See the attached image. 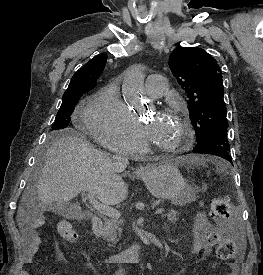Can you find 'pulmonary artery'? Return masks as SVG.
<instances>
[{
    "mask_svg": "<svg viewBox=\"0 0 263 275\" xmlns=\"http://www.w3.org/2000/svg\"><path fill=\"white\" fill-rule=\"evenodd\" d=\"M146 93L151 98H160L167 92L166 79L159 74H152L148 76L145 84Z\"/></svg>",
    "mask_w": 263,
    "mask_h": 275,
    "instance_id": "e3ab8cb5",
    "label": "pulmonary artery"
}]
</instances>
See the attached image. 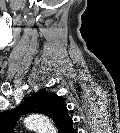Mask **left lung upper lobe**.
Returning <instances> with one entry per match:
<instances>
[{
  "instance_id": "obj_1",
  "label": "left lung upper lobe",
  "mask_w": 120,
  "mask_h": 133,
  "mask_svg": "<svg viewBox=\"0 0 120 133\" xmlns=\"http://www.w3.org/2000/svg\"><path fill=\"white\" fill-rule=\"evenodd\" d=\"M29 103V101H28ZM36 106V109L34 108ZM32 110L31 112H39L46 114L50 117L54 116L53 118H57L58 121H61L62 116H64V109L62 105L58 103L57 99H53V97L49 95H42V97L38 101H34V103L31 105ZM64 120V119H63Z\"/></svg>"
}]
</instances>
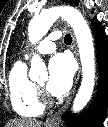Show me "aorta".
I'll list each match as a JSON object with an SVG mask.
<instances>
[{
	"label": "aorta",
	"instance_id": "762f6f07",
	"mask_svg": "<svg viewBox=\"0 0 108 127\" xmlns=\"http://www.w3.org/2000/svg\"><path fill=\"white\" fill-rule=\"evenodd\" d=\"M59 17L70 24L75 33L79 47L82 65V82L72 107V111L77 113L89 102L95 82L93 38L91 30L83 15L76 8L69 6L46 9L30 21L28 26V37L29 40L35 44L45 36L50 27ZM29 77L32 80L47 78L46 66L38 55H34L31 60Z\"/></svg>",
	"mask_w": 108,
	"mask_h": 127
}]
</instances>
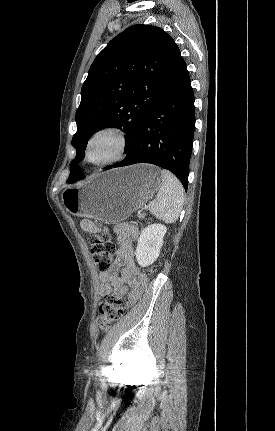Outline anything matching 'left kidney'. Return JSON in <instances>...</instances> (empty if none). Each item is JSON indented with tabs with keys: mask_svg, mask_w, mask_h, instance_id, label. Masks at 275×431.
Here are the masks:
<instances>
[{
	"mask_svg": "<svg viewBox=\"0 0 275 431\" xmlns=\"http://www.w3.org/2000/svg\"><path fill=\"white\" fill-rule=\"evenodd\" d=\"M166 231L163 224H151L141 231L135 252L140 266H149L158 258Z\"/></svg>",
	"mask_w": 275,
	"mask_h": 431,
	"instance_id": "5707ae66",
	"label": "left kidney"
}]
</instances>
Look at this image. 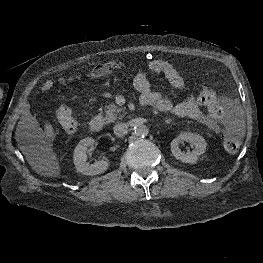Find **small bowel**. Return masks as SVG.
<instances>
[{"label": "small bowel", "mask_w": 263, "mask_h": 263, "mask_svg": "<svg viewBox=\"0 0 263 263\" xmlns=\"http://www.w3.org/2000/svg\"><path fill=\"white\" fill-rule=\"evenodd\" d=\"M115 63L116 62H110L95 67L91 71L89 78L94 80L116 69H120ZM148 73L163 74L174 88L179 90L185 89L184 79L170 63L161 59L150 60L147 65L135 75L132 82L133 87L141 94V104L153 105L162 112H172L180 117H189L213 131H217L219 129L216 117L211 113H204L201 110L202 103L200 101V97L189 96L184 101L174 104L160 93L152 91L150 82L147 78ZM75 79L76 77L71 76L64 80V84L67 85ZM53 86V80H46L42 85V91H49L53 88ZM26 116L30 119V121L33 120V116L30 112H27ZM51 133L52 132L50 130H47V134L49 136Z\"/></svg>", "instance_id": "c3829d8e"}]
</instances>
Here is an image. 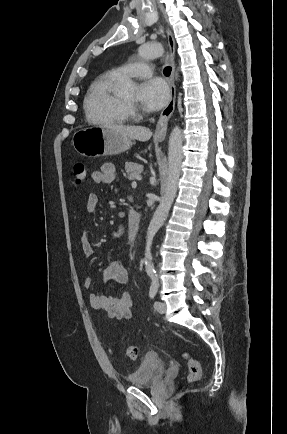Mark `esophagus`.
<instances>
[{"mask_svg":"<svg viewBox=\"0 0 287 434\" xmlns=\"http://www.w3.org/2000/svg\"><path fill=\"white\" fill-rule=\"evenodd\" d=\"M167 37H168V45H169V62L172 67L171 76L169 79L170 84V99L165 108L162 110L156 130H155V137L162 140L164 139L167 131V125L170 117L172 116L174 110H175V99H176V88H175V41L173 38V35L169 29H167Z\"/></svg>","mask_w":287,"mask_h":434,"instance_id":"34e87169","label":"esophagus"}]
</instances>
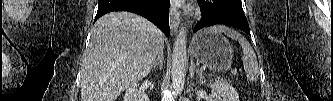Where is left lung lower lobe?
Listing matches in <instances>:
<instances>
[{"label":"left lung lower lobe","instance_id":"obj_1","mask_svg":"<svg viewBox=\"0 0 333 101\" xmlns=\"http://www.w3.org/2000/svg\"><path fill=\"white\" fill-rule=\"evenodd\" d=\"M202 20L194 27V32L215 24H225L238 28L250 35L241 0H198Z\"/></svg>","mask_w":333,"mask_h":101}]
</instances>
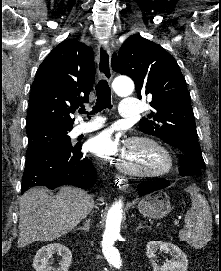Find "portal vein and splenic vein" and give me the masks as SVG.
Wrapping results in <instances>:
<instances>
[{
    "mask_svg": "<svg viewBox=\"0 0 221 271\" xmlns=\"http://www.w3.org/2000/svg\"><path fill=\"white\" fill-rule=\"evenodd\" d=\"M174 223L177 225V223H179L178 219H175Z\"/></svg>",
    "mask_w": 221,
    "mask_h": 271,
    "instance_id": "portal-vein-and-splenic-vein-1",
    "label": "portal vein and splenic vein"
}]
</instances>
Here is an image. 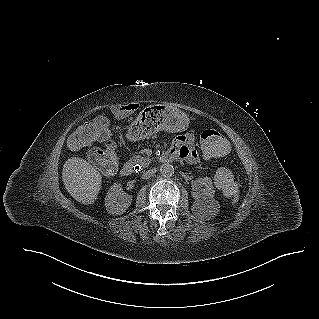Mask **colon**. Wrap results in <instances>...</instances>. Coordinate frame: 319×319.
I'll return each instance as SVG.
<instances>
[{
    "mask_svg": "<svg viewBox=\"0 0 319 319\" xmlns=\"http://www.w3.org/2000/svg\"><path fill=\"white\" fill-rule=\"evenodd\" d=\"M103 116L95 119L94 122L86 123L78 128L69 138L68 145L71 149L85 147L93 140L105 142L101 148L93 149L89 154V159L106 174H111L117 167V155L112 141L109 139L107 124L103 121ZM203 150L210 158L216 162H225L233 154V142L231 138L213 129L205 130L200 136ZM217 182L221 190L227 196L237 194L238 187L232 173L227 169H219L216 174Z\"/></svg>",
    "mask_w": 319,
    "mask_h": 319,
    "instance_id": "obj_1",
    "label": "colon"
}]
</instances>
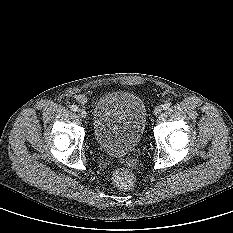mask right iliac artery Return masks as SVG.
Masks as SVG:
<instances>
[{
    "label": "right iliac artery",
    "instance_id": "right-iliac-artery-1",
    "mask_svg": "<svg viewBox=\"0 0 233 233\" xmlns=\"http://www.w3.org/2000/svg\"><path fill=\"white\" fill-rule=\"evenodd\" d=\"M71 110L72 111H77L78 110V106L77 105H72L71 106Z\"/></svg>",
    "mask_w": 233,
    "mask_h": 233
}]
</instances>
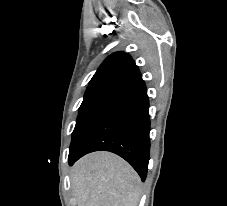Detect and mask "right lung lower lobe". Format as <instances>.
I'll list each match as a JSON object with an SVG mask.
<instances>
[{
	"label": "right lung lower lobe",
	"instance_id": "1",
	"mask_svg": "<svg viewBox=\"0 0 227 206\" xmlns=\"http://www.w3.org/2000/svg\"><path fill=\"white\" fill-rule=\"evenodd\" d=\"M150 117L147 89L142 79L109 105L96 119L75 150L73 165L87 153L106 150L124 158L145 181L150 152Z\"/></svg>",
	"mask_w": 227,
	"mask_h": 206
}]
</instances>
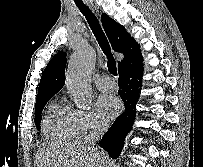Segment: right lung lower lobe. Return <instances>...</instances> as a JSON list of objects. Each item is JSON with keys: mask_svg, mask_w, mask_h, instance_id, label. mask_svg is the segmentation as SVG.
<instances>
[{"mask_svg": "<svg viewBox=\"0 0 203 167\" xmlns=\"http://www.w3.org/2000/svg\"><path fill=\"white\" fill-rule=\"evenodd\" d=\"M141 62L142 60L133 66L118 71L120 88L118 93L124 102L125 110L116 118L100 141V146L114 159L120 155L125 137L131 131L134 123L143 74Z\"/></svg>", "mask_w": 203, "mask_h": 167, "instance_id": "right-lung-lower-lobe-1", "label": "right lung lower lobe"}]
</instances>
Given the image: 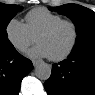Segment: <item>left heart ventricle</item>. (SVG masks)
<instances>
[{"label": "left heart ventricle", "instance_id": "b2bd125f", "mask_svg": "<svg viewBox=\"0 0 95 95\" xmlns=\"http://www.w3.org/2000/svg\"><path fill=\"white\" fill-rule=\"evenodd\" d=\"M73 36L72 26L63 24L52 33L40 36L37 43L47 49L49 56H58L68 49L72 43Z\"/></svg>", "mask_w": 95, "mask_h": 95}]
</instances>
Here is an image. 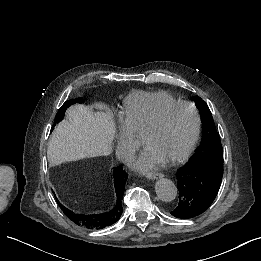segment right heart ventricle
Instances as JSON below:
<instances>
[{
  "mask_svg": "<svg viewBox=\"0 0 261 261\" xmlns=\"http://www.w3.org/2000/svg\"><path fill=\"white\" fill-rule=\"evenodd\" d=\"M177 98L166 90H138L125 96L121 101V114L138 121L142 116L151 114L168 102ZM133 146L129 147L131 151Z\"/></svg>",
  "mask_w": 261,
  "mask_h": 261,
  "instance_id": "right-heart-ventricle-1",
  "label": "right heart ventricle"
}]
</instances>
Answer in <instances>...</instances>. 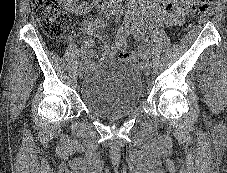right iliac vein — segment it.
Wrapping results in <instances>:
<instances>
[{"label":"right iliac vein","mask_w":227,"mask_h":173,"mask_svg":"<svg viewBox=\"0 0 227 173\" xmlns=\"http://www.w3.org/2000/svg\"><path fill=\"white\" fill-rule=\"evenodd\" d=\"M84 72H85V65H81L79 67V70H78L79 77H82V75L84 74Z\"/></svg>","instance_id":"1"}]
</instances>
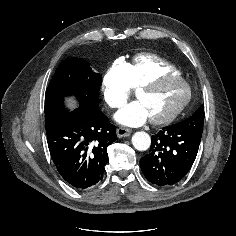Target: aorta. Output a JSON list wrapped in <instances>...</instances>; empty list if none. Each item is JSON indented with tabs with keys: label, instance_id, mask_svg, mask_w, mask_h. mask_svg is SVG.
Segmentation results:
<instances>
[{
	"label": "aorta",
	"instance_id": "762f6f07",
	"mask_svg": "<svg viewBox=\"0 0 236 236\" xmlns=\"http://www.w3.org/2000/svg\"><path fill=\"white\" fill-rule=\"evenodd\" d=\"M132 144L136 150L145 151L150 147L151 138L148 133L138 131L132 136Z\"/></svg>",
	"mask_w": 236,
	"mask_h": 236
}]
</instances>
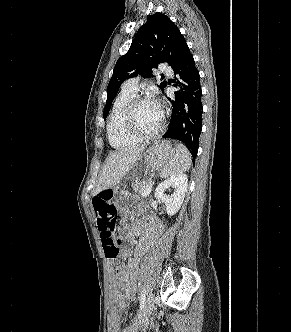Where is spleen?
Segmentation results:
<instances>
[{
  "mask_svg": "<svg viewBox=\"0 0 291 332\" xmlns=\"http://www.w3.org/2000/svg\"><path fill=\"white\" fill-rule=\"evenodd\" d=\"M191 155L189 150L183 144H177V154L163 167L160 172L161 178H168L189 170L191 166Z\"/></svg>",
  "mask_w": 291,
  "mask_h": 332,
  "instance_id": "spleen-1",
  "label": "spleen"
}]
</instances>
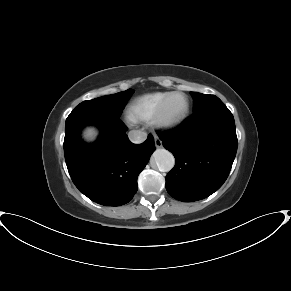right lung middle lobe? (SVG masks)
I'll use <instances>...</instances> for the list:
<instances>
[{
  "label": "right lung middle lobe",
  "instance_id": "dd1d6c3e",
  "mask_svg": "<svg viewBox=\"0 0 291 291\" xmlns=\"http://www.w3.org/2000/svg\"><path fill=\"white\" fill-rule=\"evenodd\" d=\"M133 90L128 89L112 95L99 97L93 100L83 101L73 111H91L110 114L119 117ZM72 111V112H73Z\"/></svg>",
  "mask_w": 291,
  "mask_h": 291
}]
</instances>
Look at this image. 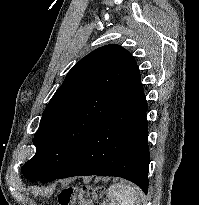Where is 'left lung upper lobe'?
Returning <instances> with one entry per match:
<instances>
[{
  "instance_id": "1",
  "label": "left lung upper lobe",
  "mask_w": 199,
  "mask_h": 205,
  "mask_svg": "<svg viewBox=\"0 0 199 205\" xmlns=\"http://www.w3.org/2000/svg\"><path fill=\"white\" fill-rule=\"evenodd\" d=\"M138 75L133 56L116 44L100 47L77 62L42 114L33 140L36 153L21 168L24 177L44 183L61 175Z\"/></svg>"
}]
</instances>
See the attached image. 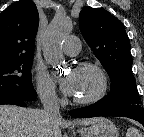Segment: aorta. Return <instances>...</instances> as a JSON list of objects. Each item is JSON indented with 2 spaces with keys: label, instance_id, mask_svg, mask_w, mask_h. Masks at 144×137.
<instances>
[{
  "label": "aorta",
  "instance_id": "1",
  "mask_svg": "<svg viewBox=\"0 0 144 137\" xmlns=\"http://www.w3.org/2000/svg\"><path fill=\"white\" fill-rule=\"evenodd\" d=\"M72 29V22L65 16H55L48 26L43 42V55L46 62L54 67L63 61V41Z\"/></svg>",
  "mask_w": 144,
  "mask_h": 137
}]
</instances>
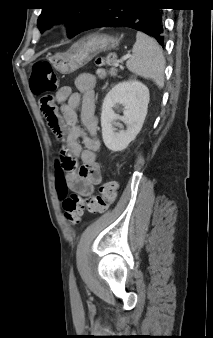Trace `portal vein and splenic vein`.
I'll list each match as a JSON object with an SVG mask.
<instances>
[{"label": "portal vein and splenic vein", "mask_w": 213, "mask_h": 338, "mask_svg": "<svg viewBox=\"0 0 213 338\" xmlns=\"http://www.w3.org/2000/svg\"><path fill=\"white\" fill-rule=\"evenodd\" d=\"M132 57V55L131 54H126V55H124L123 57H122V59H121V62L122 61H125V60H127V59H130ZM119 64H115V66H118Z\"/></svg>", "instance_id": "portal-vein-and-splenic-vein-1"}]
</instances>
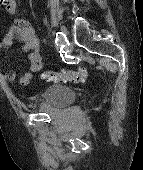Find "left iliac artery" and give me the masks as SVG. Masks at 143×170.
<instances>
[{
    "instance_id": "44dca946",
    "label": "left iliac artery",
    "mask_w": 143,
    "mask_h": 170,
    "mask_svg": "<svg viewBox=\"0 0 143 170\" xmlns=\"http://www.w3.org/2000/svg\"><path fill=\"white\" fill-rule=\"evenodd\" d=\"M56 45H63V44H68L69 42L66 38V36L62 32H57L56 33V40H55Z\"/></svg>"
}]
</instances>
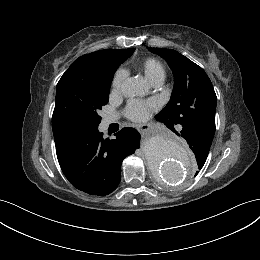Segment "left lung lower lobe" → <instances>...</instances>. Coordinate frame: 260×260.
I'll list each match as a JSON object with an SVG mask.
<instances>
[{
  "mask_svg": "<svg viewBox=\"0 0 260 260\" xmlns=\"http://www.w3.org/2000/svg\"><path fill=\"white\" fill-rule=\"evenodd\" d=\"M164 123L166 124L165 121ZM177 135L183 137L186 140L189 147L194 152L198 163L206 161L210 150V146L212 144V140H213L212 137L206 135L202 131L190 125L182 126L181 132L177 133Z\"/></svg>",
  "mask_w": 260,
  "mask_h": 260,
  "instance_id": "1",
  "label": "left lung lower lobe"
}]
</instances>
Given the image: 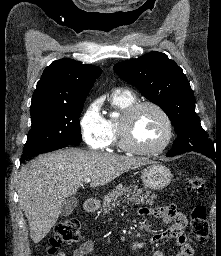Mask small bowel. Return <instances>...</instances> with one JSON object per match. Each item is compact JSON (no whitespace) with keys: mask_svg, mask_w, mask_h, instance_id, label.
I'll list each match as a JSON object with an SVG mask.
<instances>
[{"mask_svg":"<svg viewBox=\"0 0 221 256\" xmlns=\"http://www.w3.org/2000/svg\"><path fill=\"white\" fill-rule=\"evenodd\" d=\"M140 213L142 215H151L159 218L165 224H171L166 231L154 235L150 243H155L163 239H174L177 244L175 256H194V249L184 235L187 219L174 205L151 209L143 208L140 210ZM95 246L96 243L93 240L84 241L74 250L73 256H87L95 249ZM58 256H64V254L60 253ZM152 256H165V254L160 250H156L153 252Z\"/></svg>","mask_w":221,"mask_h":256,"instance_id":"obj_1","label":"small bowel"}]
</instances>
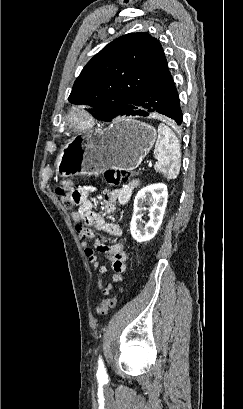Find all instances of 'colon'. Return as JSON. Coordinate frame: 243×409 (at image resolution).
Here are the masks:
<instances>
[{
  "label": "colon",
  "instance_id": "5ec220e1",
  "mask_svg": "<svg viewBox=\"0 0 243 409\" xmlns=\"http://www.w3.org/2000/svg\"><path fill=\"white\" fill-rule=\"evenodd\" d=\"M132 175V171L127 169H110L105 173V180L109 185H117L121 182L130 180ZM55 193L63 203V205L67 208H73L79 204V196L77 195V192L73 188L70 181H62L56 187ZM119 291L122 292V289H120ZM116 305V295L104 299L96 308V314L100 317L105 316L109 312V310L113 309Z\"/></svg>",
  "mask_w": 243,
  "mask_h": 409
}]
</instances>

▬▬▬

• **Requirement**
Please copy everything from the line containing "Find all instances" down to the end of the records, with "Return as JSON" replaced by "Give the result as JSON" and nothing else altered. Leave the pictures out of your answer.

• **Answer to this exercise**
Find all instances of 'colon'. Give the result as JSON. Coordinate frame: 243×409 (at image resolution).
Here are the masks:
<instances>
[{
  "label": "colon",
  "instance_id": "5ec220e1",
  "mask_svg": "<svg viewBox=\"0 0 243 409\" xmlns=\"http://www.w3.org/2000/svg\"><path fill=\"white\" fill-rule=\"evenodd\" d=\"M132 175V171L127 169H110L105 173V180L109 185H117L121 182L130 180ZM55 193L63 203V205L67 208H73L79 204V196L77 195V192L73 188L70 181H62L56 187ZM119 291L122 292V289H120ZM116 305V295L104 299L96 308V314L100 317L105 316L109 312V310L113 309Z\"/></svg>",
  "mask_w": 243,
  "mask_h": 409
}]
</instances>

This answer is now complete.